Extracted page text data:
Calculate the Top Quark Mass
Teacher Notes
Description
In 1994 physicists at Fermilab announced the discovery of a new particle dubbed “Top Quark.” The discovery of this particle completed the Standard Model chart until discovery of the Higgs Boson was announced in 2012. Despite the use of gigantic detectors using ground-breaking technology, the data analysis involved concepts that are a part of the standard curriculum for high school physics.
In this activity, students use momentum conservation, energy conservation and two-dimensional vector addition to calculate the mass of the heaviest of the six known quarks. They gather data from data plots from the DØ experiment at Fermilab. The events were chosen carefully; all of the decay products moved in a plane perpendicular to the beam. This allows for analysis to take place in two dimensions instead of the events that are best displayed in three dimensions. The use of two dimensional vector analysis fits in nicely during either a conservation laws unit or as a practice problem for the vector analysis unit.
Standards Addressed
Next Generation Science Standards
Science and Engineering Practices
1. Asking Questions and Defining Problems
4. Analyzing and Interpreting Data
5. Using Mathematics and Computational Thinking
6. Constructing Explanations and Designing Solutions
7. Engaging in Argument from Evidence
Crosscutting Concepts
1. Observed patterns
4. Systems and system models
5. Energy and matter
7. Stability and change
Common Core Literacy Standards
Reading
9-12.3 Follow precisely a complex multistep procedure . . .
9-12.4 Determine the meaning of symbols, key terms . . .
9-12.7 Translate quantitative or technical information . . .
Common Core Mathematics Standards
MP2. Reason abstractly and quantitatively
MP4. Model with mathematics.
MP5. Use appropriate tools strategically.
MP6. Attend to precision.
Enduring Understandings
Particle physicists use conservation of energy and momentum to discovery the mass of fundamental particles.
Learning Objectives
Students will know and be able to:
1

● **What is required**
From the records above, transcribe exactly the run of lines that opens with the line holding "7. Stability and change" and closes with the line holding "9-12.7 Translate quantitative", both included.

● **Task output**
7. Stability and change
Common Core Literacy Standards
Reading
9-12.3 Follow precisely a complex multistep procedure . . .
9-12.4 Determine the meaning of symbols, key terms . . .
9-12.7 Translate quantitative or technical information . . .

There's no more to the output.